This is a very clever idea, simpler and less risky than trying to update bytecode version on the fly. Do we have any case where injecting helper classes is not possible, for example due to a non-cooperative classloader implementation ? If no, this looks definitely safe to use this strategy by default.

This way we don't have to worry about jvm class file parsing being more strict for newer class versions or building the stack map etc.

I know recomputing the stack map can be costly, but I have to admit that I never actually measured it nor seen any major impact in the application startup overhead. Have you seen any significant difference with this change ?

Also, do you have any known example of strict class parsing causing an issue ? This is more curiosity here, but is that something we expect to happen more with current and future JVM versions ?

Do we have any case where injecting helper classes is not possible, for example due to a non-cooperative classloader implementation

We are using the same approach as we currently use for helper class injection. We insert loading the helper classes into loadClass in ClassLoader and its subclasses. It could fail in case there is a class loader that doesn't get instrumented, because it is excluded from instrumentation, and does not delegate to ClassLoader.loadClass.
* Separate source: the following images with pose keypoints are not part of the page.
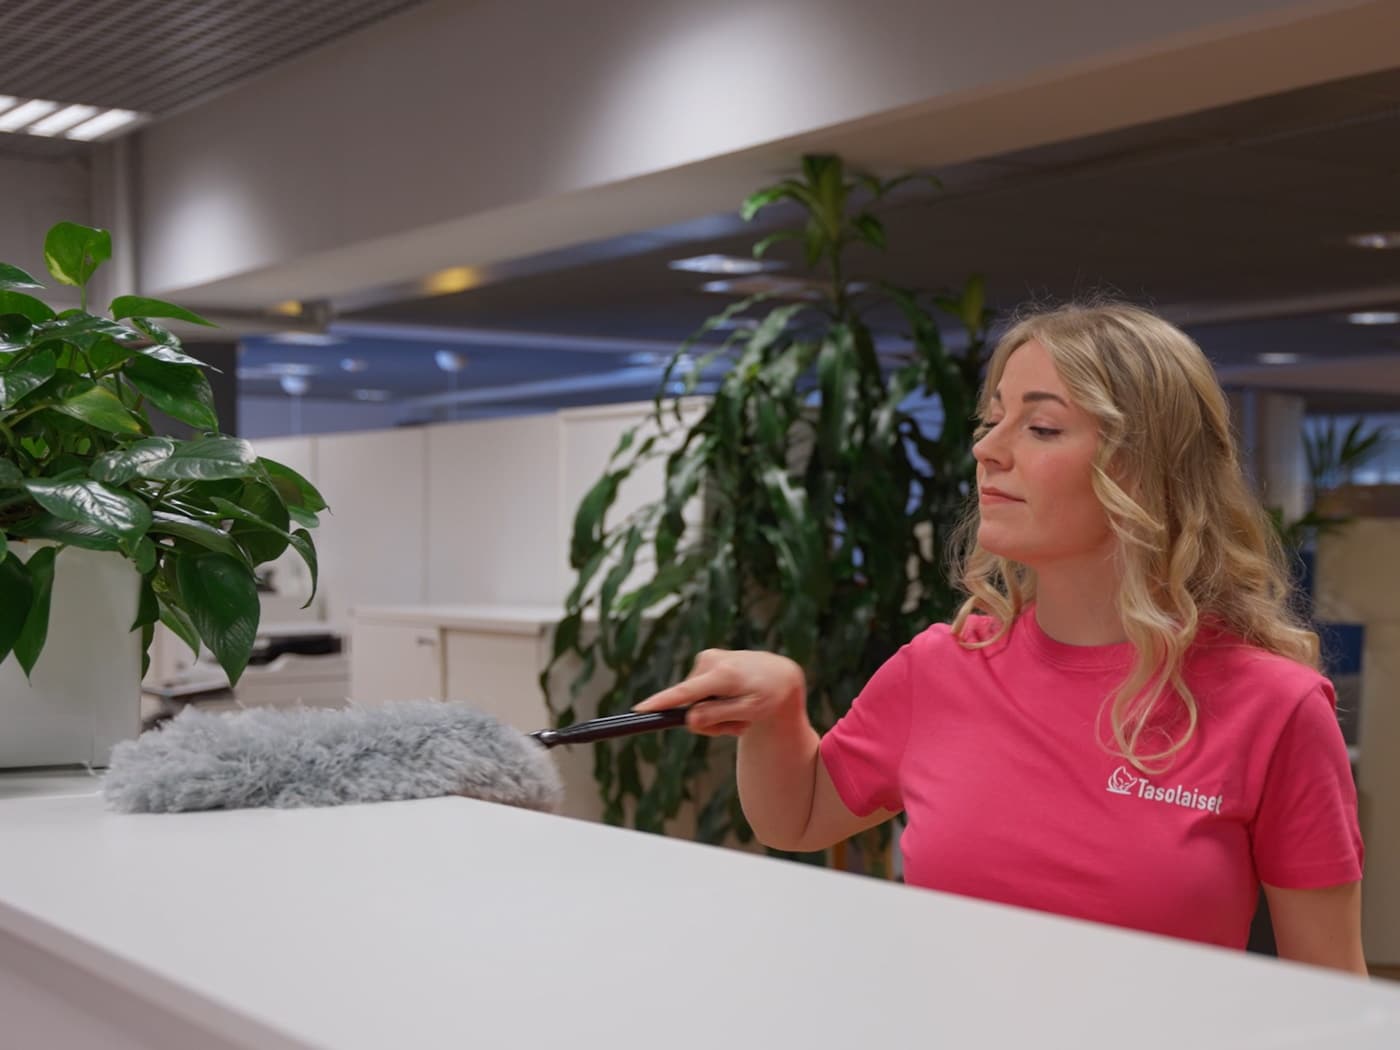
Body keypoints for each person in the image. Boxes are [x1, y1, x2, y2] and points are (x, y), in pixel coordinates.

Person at [633, 303, 1367, 975]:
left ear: (1145, 468)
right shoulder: (940, 667)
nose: (988, 448)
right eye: (992, 420)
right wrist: (777, 715)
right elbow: (797, 818)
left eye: (1041, 427)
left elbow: (1331, 989)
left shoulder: (1274, 706)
I know recomputing the stack map can be costly, but I have to admit that I never actually measured it nor seen any major impact in the application startup overhead.

The question is usually not about the cost but more about whether it can be reconstructed at all. The complicated part is that given types A and B you need to be able to find a common super type. For that you need to be able to find the bytes for these classes and their supertypes. As far as I recall byte buddy type pool relies on ClassLoader resource lookup methods for this. Unfortunately this doesn't always work for example when you have a type A with super type S, defined in class loader CA, that is used in type B defined, in class loader CB it is possible that class loader CA sees and is able to find the type S but class loader CB is not. You can see this happening in the webshpere smoke tests https://github.com/open-telemetry/opentelemetry-java-instrumentation/actions/runs/19320896253/job/55262002583 search for Cannot resolve type description for. It could also be that some types are missing at runtime. The funny thing is that with javac generated bytecode you could get away by just saying that the common super type is Object due to the way javac inserts casts, but that won't work with bytecode from eclipse compiler. Anyway when it doesn't work correctly it is going to be a hassle so imo best to avoid it.
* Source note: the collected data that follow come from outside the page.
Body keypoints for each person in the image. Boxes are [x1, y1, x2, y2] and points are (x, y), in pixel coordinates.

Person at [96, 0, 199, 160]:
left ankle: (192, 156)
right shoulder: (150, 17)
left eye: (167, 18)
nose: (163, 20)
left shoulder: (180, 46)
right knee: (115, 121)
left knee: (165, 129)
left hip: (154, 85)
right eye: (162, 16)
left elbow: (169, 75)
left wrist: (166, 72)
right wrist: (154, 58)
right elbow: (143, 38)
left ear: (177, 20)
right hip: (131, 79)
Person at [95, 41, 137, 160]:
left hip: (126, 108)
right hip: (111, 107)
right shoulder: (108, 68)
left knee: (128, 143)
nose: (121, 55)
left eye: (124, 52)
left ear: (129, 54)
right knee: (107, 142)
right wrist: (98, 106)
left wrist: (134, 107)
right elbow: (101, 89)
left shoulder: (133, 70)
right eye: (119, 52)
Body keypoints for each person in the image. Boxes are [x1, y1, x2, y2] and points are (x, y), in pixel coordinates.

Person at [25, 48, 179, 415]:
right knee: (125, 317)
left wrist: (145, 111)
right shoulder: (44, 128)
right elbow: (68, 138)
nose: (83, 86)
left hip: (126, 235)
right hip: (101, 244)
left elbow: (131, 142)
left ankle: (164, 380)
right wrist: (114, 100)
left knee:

Also, do you have any known example of strict class parsing causing an issue ?

Have a look at https://github.com/openjdk/jdk/blob/master/src/hotspot/share/classfile/classFileParser.cpp and search for _major_version Most of the checks are for features introduced in newer version but there are some like https://github.com/openjdk/jdk/blob/6b6fdf1d9222eb03cd013cbe792fa77fd78c1acb/src/hotspot/share/classfile/classFileParser.cpp#L2168 that relax checks for backwards compatibility. I have previously worked on an agent that changed class version and instrumented all the classes and we did run into these and had to work around them in our class transformations. We definitely had a transform that made <clinit> static and also a workaround for https://github.com/openjdk/jdk/blob/6b6fdf1d9222eb03cd013cbe792fa77fd78c1acb/src/hotspot/share/classfile/classFileParser.cpp#L3016 Since the otel agent doesn't transform all the classes the chances of hitting these issues is arguably much smaller. Also many of them require classes that were compiled with prehistoric versions which hopefully will be harder to encounter as time goes by. Again this is something that will not affect the vast majority of the users but when it happens it will be annoying.